A wistful Shirley Ann Lee sample passes the baton to PARTYNEXTDOOR, whose raw, wavy delivery takes us to church, threatening to run away with the track before the minute-mark’s even up.
Kid Cudi then takes the mic, crooning in an almost painfully flat tone that serves its lyric perfectly “I’ve been trying to make you love me / But everything I try just takes you further from me”. Essentially, ten years of Kanye’s life summed up in one raw couplet.
Eventually, Kanye himself turns up, sing-rapping his verse over gospel organs, his lyrics life-coaching himself away from the drugs and the drama and turning his hopes to a brighter future.
And then finally, recent G.O.O.D. signee 070 Shake takes us home over power-chords, crashing drums and lasers, layers of vocals building a lyric as dark as “I put my hand on a stove, to see if I still bleed” into a stadium-sized, unifying chant about the power of letting go.
In short, it’s epic.

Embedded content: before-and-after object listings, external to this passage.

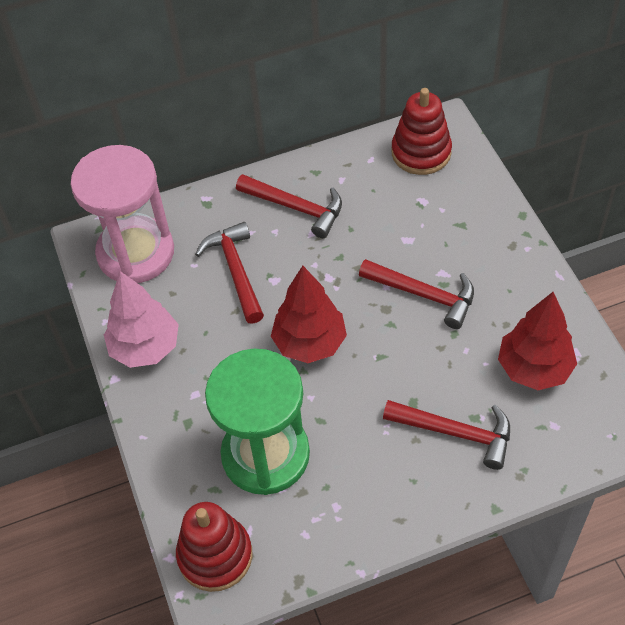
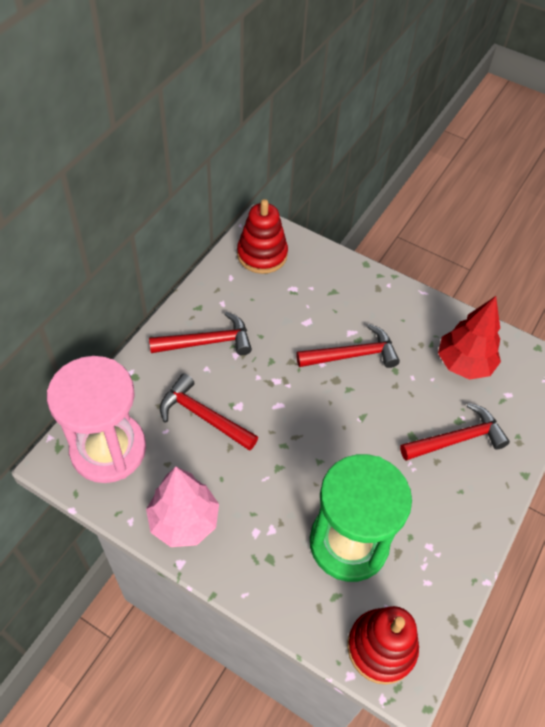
camera: 45 degrees left, 0 degrees up
(310, 343) = (306, 437): red tree -> none

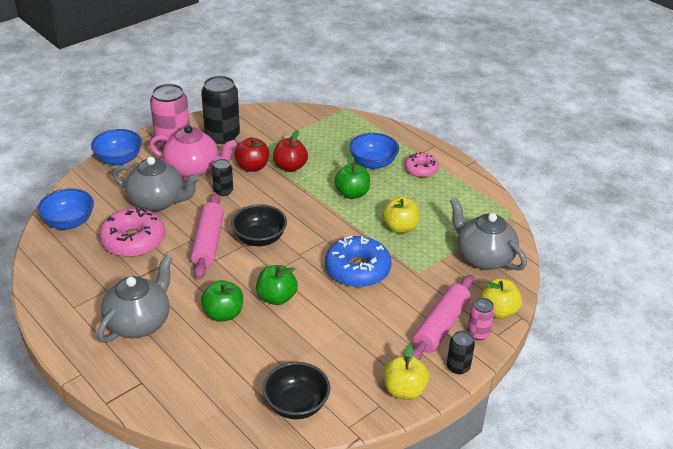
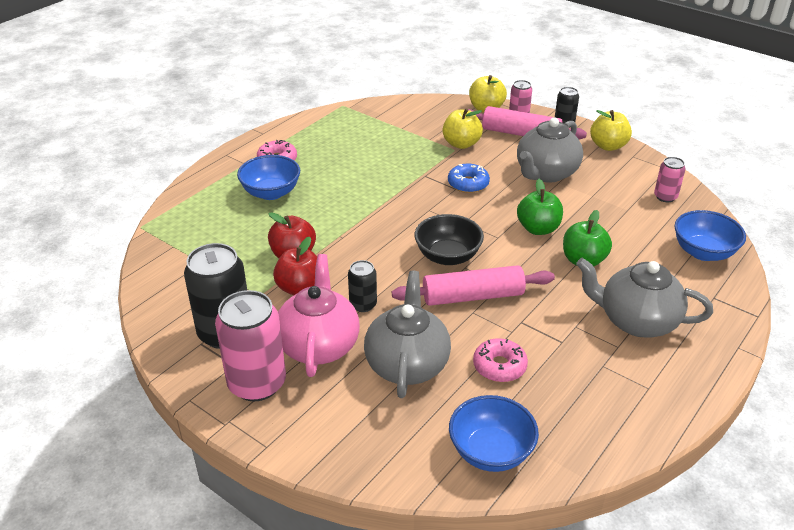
camera: 100 degrees left, 0 degrees up
(119, 159) = (311, 441): blue bowl -> blue bowl (703, 252)
(133, 240) = (499, 366): pink donut -> pink donut, size x0.59
(296, 405) = (665, 197): black bowl -> pink can
(352, 193) = (337, 201): green apple -> none
(357, 269) = (468, 184): blue donut -> blue donut, size x0.59
(400, 228) = (389, 165): yellow apple -> yellow apple (461, 144)
(483, 257) = (416, 118): grey teapot -> grey teapot (546, 173)

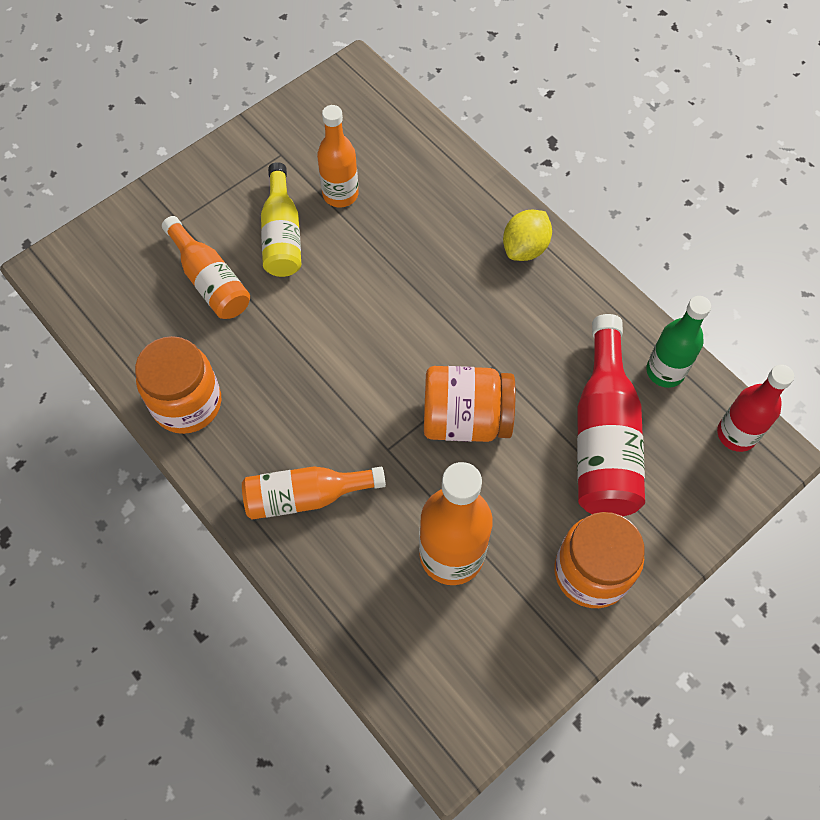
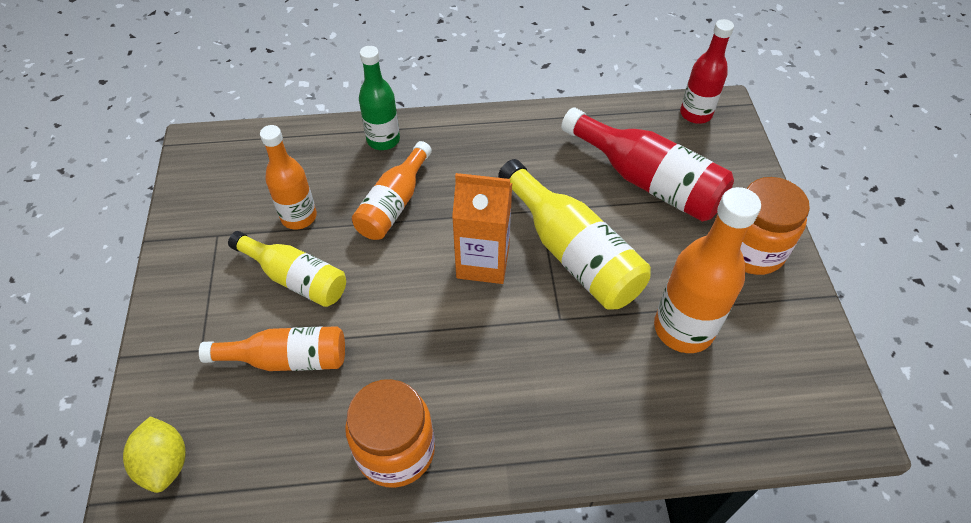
camera: 55 degrees left, 10 degrees down
(306, 496) = (561, 404): orange bottle -> orange bottle (394, 204)
(400, 355) = (483, 262): none -> orange carton
(465, 419) = (572, 252): orange jar -> yellow bottle
(525, 248) = (458, 135): yellow lemon -> yellow lemon (165, 463)
(665, 371) = (621, 120): green bottle -> green bottle (383, 140)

And, if he’s serious about being a unifying platform, using his “superpower” to bring together experiences and views from all sides, maybe this is Kanye’s future – both the curator and the catalytic element.
“Rap music, hip-hop music, is the first art form created by free black men…and no black man has taken more advantage of his freedom than Kanye West” – Chris Rock
'West calls his struggle the right to be a “free thinker,” and he is, indeed, championing a kind of freedom—a white freedom, freedom without consequence, freedom without criticism, freedom to be proud and ignorant” – Ta-Nehisi Coates”
Kanye Omari West’s art is made for our times.
From the transparent case of of Yeezus, through the work-in-progress nature of The Life of Pablo, to 24 minutes of content fuelled by 24-hour news cycles, these records capture Kanye’s interpretation of the zeitgeist and exist to mess with our expectations of what an album should even do.
It’s not been good for his health.
It’s not been good for ours.
But – one way or another – it gets the people going.